◆ What this task involves: Pick out each line in the records below that contains the word "Modified", and copy those lines.

◆ Dataset entries:
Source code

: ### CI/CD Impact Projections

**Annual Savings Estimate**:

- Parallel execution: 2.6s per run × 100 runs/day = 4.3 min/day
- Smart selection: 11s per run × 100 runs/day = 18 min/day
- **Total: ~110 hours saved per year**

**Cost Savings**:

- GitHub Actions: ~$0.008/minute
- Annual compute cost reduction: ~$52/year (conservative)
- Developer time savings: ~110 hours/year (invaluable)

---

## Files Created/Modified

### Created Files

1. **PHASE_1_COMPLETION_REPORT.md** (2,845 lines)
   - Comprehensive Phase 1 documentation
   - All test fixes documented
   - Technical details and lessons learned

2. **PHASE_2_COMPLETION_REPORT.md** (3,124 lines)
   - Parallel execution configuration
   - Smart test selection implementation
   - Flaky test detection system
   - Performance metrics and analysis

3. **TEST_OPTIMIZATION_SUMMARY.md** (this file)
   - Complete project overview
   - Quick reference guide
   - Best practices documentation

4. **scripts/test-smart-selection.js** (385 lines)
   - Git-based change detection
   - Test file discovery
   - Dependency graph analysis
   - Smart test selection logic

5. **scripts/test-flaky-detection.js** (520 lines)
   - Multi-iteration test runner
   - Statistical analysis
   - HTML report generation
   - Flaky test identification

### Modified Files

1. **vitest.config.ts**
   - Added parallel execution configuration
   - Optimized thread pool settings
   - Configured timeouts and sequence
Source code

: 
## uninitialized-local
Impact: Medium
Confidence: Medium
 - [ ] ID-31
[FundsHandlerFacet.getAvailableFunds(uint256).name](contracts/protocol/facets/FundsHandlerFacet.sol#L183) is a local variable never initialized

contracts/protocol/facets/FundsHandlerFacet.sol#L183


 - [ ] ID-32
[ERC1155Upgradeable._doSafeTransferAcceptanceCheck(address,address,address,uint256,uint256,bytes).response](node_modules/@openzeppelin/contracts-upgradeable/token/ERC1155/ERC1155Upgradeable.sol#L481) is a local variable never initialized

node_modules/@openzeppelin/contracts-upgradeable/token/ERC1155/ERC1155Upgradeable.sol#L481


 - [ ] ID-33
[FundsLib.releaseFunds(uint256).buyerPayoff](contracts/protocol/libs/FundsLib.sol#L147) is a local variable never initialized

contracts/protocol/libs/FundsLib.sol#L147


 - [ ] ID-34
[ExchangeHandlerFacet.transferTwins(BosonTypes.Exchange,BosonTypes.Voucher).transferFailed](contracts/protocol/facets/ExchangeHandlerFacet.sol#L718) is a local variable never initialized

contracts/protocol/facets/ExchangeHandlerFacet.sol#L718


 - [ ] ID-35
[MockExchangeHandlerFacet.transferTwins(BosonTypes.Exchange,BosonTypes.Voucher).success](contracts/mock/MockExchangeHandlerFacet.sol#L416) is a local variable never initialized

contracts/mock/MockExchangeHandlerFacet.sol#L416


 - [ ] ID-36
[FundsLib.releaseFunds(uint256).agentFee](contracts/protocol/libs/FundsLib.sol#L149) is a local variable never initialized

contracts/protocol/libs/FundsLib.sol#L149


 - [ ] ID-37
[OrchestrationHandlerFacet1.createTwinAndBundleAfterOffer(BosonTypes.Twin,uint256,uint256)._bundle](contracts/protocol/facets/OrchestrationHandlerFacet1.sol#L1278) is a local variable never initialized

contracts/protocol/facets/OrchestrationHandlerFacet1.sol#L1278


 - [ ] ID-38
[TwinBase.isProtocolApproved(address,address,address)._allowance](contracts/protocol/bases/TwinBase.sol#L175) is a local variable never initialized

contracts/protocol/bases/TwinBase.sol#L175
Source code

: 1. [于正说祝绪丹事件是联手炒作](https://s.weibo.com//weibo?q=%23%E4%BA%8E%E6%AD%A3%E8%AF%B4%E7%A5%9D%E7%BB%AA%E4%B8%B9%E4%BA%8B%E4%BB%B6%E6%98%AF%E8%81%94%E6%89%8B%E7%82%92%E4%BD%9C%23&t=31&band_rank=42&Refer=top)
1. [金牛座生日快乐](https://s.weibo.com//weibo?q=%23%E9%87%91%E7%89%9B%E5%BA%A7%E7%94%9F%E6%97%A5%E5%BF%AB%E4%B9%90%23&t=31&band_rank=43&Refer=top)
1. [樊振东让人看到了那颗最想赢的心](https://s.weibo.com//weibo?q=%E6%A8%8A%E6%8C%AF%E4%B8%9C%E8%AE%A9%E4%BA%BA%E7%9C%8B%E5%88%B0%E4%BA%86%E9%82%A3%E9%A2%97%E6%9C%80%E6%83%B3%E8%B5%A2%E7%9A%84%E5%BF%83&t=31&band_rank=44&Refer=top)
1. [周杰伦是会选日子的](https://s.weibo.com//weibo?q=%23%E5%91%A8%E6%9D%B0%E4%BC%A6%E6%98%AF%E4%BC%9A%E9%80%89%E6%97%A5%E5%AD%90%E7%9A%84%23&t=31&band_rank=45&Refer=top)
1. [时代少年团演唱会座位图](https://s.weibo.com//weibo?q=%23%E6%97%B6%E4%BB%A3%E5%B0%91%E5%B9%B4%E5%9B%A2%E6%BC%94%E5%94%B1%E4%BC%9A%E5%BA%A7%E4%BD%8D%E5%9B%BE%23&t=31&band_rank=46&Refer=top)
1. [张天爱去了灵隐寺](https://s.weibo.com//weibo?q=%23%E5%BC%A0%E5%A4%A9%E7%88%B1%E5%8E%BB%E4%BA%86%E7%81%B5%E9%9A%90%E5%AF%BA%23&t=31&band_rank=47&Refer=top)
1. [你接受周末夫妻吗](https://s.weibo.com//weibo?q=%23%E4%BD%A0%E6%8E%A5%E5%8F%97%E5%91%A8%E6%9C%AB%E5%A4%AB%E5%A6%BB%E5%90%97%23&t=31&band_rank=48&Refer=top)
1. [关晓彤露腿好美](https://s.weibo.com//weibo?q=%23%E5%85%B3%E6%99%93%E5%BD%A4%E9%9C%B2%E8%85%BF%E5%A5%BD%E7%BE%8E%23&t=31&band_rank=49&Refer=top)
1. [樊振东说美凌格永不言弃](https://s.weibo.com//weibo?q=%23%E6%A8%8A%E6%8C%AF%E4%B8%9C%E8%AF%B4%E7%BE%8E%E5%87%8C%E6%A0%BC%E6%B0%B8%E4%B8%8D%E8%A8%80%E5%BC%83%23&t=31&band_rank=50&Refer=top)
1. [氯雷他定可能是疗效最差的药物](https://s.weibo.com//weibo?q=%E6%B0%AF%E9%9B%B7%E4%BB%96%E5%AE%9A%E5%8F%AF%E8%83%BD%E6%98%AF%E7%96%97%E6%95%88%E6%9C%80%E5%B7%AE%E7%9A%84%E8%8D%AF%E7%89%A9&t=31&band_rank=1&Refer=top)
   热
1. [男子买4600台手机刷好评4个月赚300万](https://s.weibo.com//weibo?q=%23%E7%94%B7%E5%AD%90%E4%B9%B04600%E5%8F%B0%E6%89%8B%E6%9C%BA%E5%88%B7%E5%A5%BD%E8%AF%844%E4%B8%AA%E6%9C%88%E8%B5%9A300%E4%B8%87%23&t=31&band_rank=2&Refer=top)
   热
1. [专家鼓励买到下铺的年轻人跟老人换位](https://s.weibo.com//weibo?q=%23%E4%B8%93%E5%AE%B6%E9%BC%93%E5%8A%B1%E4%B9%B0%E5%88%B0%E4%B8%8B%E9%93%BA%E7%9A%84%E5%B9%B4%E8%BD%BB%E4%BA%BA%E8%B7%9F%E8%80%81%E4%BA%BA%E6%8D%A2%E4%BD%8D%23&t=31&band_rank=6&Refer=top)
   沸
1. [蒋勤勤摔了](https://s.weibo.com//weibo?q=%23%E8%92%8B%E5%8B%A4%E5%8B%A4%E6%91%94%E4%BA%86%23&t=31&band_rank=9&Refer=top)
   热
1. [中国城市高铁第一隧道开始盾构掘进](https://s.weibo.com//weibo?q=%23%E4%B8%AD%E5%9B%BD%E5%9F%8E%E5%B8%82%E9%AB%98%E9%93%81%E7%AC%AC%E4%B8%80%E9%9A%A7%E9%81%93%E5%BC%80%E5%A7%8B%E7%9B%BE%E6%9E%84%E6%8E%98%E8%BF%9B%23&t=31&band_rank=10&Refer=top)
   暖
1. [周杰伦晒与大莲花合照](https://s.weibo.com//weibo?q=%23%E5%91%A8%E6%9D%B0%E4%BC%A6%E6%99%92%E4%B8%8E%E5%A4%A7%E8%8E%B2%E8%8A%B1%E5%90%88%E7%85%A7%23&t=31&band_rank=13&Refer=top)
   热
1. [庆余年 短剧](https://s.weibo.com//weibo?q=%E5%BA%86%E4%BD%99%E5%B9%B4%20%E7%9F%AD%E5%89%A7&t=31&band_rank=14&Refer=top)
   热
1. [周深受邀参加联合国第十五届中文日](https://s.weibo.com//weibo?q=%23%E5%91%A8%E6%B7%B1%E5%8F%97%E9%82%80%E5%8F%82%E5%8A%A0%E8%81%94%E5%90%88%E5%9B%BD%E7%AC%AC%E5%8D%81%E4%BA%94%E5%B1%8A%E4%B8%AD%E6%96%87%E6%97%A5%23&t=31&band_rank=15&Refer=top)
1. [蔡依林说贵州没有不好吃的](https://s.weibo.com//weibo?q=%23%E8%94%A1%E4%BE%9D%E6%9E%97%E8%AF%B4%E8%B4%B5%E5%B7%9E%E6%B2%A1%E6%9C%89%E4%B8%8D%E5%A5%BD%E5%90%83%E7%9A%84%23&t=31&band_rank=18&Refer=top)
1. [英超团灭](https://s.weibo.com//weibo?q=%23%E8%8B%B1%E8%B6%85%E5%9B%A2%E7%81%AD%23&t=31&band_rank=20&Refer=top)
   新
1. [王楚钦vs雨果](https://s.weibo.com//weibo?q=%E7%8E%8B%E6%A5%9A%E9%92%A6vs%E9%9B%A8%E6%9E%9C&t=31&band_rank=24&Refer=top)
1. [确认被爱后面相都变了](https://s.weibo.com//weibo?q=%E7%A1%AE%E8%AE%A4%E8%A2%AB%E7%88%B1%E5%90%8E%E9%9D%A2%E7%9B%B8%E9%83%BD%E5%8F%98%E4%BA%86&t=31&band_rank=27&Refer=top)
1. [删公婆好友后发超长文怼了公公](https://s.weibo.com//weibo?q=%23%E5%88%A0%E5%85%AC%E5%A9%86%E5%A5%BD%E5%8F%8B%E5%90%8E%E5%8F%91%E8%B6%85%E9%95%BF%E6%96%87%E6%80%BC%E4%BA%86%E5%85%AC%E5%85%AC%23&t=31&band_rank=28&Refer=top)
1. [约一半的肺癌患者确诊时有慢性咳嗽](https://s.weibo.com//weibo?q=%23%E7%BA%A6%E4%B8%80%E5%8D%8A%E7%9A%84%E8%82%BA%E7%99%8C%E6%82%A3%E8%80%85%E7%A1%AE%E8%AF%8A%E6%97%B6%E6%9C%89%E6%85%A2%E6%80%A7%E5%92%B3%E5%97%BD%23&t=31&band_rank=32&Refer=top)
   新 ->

◆ Solution to this task:
## Files Created/Modified
### Modified Files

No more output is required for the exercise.